Written exercise: Reproduce verbatim the lines of the entries below, starting at the line containing "locality: Region about Gloucester Court House" and ending at the line containing "type status: Isotype", both included.

Supplied data:
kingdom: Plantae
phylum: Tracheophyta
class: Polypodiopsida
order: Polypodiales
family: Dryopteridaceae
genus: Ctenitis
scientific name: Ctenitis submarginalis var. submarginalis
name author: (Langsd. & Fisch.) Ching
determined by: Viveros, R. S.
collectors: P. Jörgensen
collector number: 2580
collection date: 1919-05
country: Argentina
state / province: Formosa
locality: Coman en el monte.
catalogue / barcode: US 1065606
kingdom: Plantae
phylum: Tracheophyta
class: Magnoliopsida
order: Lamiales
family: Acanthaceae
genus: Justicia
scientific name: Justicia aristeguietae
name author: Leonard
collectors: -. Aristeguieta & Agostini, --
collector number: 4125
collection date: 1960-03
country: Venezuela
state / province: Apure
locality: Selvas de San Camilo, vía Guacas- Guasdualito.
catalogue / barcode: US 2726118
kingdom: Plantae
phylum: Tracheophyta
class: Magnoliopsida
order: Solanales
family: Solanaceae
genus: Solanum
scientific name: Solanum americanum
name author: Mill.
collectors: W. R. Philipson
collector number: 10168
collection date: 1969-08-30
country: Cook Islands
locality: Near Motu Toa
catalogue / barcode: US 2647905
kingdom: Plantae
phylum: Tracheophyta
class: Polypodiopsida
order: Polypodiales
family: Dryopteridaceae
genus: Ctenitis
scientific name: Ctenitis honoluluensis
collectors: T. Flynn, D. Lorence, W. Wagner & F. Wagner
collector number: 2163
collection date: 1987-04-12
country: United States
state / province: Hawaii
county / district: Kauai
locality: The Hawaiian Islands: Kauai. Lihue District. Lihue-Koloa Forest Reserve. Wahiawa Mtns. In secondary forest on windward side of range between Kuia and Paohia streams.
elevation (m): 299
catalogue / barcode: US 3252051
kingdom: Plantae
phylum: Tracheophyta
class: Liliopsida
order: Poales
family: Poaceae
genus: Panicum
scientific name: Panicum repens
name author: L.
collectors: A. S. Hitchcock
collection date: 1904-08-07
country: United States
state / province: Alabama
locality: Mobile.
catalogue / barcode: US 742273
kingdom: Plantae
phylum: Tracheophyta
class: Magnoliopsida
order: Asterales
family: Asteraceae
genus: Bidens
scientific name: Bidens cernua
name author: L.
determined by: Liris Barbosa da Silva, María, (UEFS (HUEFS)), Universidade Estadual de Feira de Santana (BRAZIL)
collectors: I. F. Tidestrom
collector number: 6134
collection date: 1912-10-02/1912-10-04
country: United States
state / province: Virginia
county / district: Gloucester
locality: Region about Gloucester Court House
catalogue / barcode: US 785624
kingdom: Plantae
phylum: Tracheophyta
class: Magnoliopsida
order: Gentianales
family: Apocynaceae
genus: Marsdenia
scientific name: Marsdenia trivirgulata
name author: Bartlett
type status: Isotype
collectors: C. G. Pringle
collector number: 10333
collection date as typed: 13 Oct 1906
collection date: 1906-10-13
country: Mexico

Exercise answer:
locality: Region about Gloucester Court House
catalogue / barcode: US 785624
kingdom: Plantae
phylum: Tracheophyta
class: Magnoliopsida
order: Gentianales
family: Apocynaceae
genus: Marsdenia
scientific name: Marsdenia trivirgulata
name author: Bartlett
type status: Isotype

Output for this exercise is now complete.